* **Aim of the exercise**: The data below holds the lines to copy: everything from the line containing "439 37 7262" to the line containing "702 467 4.87", both ends included, set down exactly.
= = = = =
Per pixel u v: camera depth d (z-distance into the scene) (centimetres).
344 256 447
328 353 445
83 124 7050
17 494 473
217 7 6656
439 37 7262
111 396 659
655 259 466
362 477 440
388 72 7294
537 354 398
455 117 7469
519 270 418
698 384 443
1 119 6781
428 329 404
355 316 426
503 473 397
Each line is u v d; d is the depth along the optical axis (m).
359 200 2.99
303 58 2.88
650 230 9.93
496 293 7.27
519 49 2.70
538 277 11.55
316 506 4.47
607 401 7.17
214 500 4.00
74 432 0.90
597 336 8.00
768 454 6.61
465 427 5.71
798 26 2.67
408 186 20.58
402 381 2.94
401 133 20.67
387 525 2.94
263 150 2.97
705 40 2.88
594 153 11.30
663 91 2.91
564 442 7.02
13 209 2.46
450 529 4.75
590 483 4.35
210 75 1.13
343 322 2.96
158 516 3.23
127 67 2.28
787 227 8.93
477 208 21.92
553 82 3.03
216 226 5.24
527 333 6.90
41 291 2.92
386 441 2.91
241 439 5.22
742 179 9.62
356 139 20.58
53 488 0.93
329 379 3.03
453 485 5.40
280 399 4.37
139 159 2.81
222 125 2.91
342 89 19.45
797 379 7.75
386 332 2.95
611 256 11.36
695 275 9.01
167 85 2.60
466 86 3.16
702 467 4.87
= = = = =
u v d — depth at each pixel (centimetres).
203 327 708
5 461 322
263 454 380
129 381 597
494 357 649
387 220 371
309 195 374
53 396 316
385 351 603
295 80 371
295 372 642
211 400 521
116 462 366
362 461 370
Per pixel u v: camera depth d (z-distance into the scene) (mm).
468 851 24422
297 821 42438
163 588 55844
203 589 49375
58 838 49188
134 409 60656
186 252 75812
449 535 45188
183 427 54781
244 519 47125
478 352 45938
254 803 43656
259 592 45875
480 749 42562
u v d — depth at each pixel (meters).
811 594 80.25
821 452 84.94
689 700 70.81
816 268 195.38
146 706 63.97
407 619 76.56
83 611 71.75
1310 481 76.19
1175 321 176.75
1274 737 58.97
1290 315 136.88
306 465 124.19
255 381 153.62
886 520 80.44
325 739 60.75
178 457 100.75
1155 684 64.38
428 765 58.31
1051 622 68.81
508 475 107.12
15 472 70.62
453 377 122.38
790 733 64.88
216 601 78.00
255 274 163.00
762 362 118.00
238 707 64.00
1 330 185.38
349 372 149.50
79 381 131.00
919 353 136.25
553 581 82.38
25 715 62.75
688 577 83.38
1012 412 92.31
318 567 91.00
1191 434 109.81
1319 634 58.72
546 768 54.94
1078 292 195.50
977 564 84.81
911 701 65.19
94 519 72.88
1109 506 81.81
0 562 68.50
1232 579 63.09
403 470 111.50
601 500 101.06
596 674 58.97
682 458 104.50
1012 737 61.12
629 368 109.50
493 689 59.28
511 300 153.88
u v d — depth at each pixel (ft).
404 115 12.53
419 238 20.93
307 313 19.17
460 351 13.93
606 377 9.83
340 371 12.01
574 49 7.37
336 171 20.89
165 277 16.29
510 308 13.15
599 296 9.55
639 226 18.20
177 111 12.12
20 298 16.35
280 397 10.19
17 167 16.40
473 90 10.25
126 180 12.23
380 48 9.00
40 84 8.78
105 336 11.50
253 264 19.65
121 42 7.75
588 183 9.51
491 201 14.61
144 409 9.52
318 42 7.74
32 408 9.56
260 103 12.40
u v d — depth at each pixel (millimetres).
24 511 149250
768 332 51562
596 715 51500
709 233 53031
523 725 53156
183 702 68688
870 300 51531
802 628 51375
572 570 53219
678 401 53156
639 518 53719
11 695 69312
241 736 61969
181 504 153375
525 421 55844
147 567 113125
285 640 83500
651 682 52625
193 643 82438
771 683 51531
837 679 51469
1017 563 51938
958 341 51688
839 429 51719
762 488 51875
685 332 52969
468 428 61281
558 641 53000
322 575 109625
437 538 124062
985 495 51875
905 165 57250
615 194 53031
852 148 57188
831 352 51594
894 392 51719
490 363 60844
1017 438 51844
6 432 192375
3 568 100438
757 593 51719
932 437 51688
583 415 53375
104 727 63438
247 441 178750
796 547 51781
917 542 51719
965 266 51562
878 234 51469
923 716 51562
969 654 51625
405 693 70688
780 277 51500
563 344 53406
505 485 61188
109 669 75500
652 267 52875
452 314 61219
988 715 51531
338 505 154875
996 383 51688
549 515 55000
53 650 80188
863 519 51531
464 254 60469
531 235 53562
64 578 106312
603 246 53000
= = = = =
* **Output of the task**:
439 37 7262
111 396 659
655 259 466
362 477 440
388 72 7294
537 354 398
455 117 7469
519 270 418
698 384 443
1 119 6781
428 329 404
355 316 426
503 473 397
Each line is u v d; d is the depth along the optical axis (m).
359 200 2.99
303 58 2.88
650 230 9.93
496 293 7.27
519 49 2.70
538 277 11.55
316 506 4.47
607 401 7.17
214 500 4.00
74 432 0.90
597 336 8.00
768 454 6.61
465 427 5.71
798 26 2.67
408 186 20.58
402 381 2.94
401 133 20.67
387 525 2.94
263 150 2.97
705 40 2.88
594 153 11.30
663 91 2.91
564 442 7.02
13 209 2.46
450 529 4.75
590 483 4.35
210 75 1.13
343 322 2.96
158 516 3.23
127 67 2.28
787 227 8.93
477 208 21.92
553 82 3.03
216 226 5.24
527 333 6.90
41 291 2.92
386 441 2.91
241 439 5.22
742 179 9.62
356 139 20.58
53 488 0.93
329 379 3.03
453 485 5.40
280 399 4.37
139 159 2.81
222 125 2.91
342 89 19.45
797 379 7.75
386 332 2.95
611 256 11.36
695 275 9.01
167 85 2.60
466 86 3.16
702 467 4.87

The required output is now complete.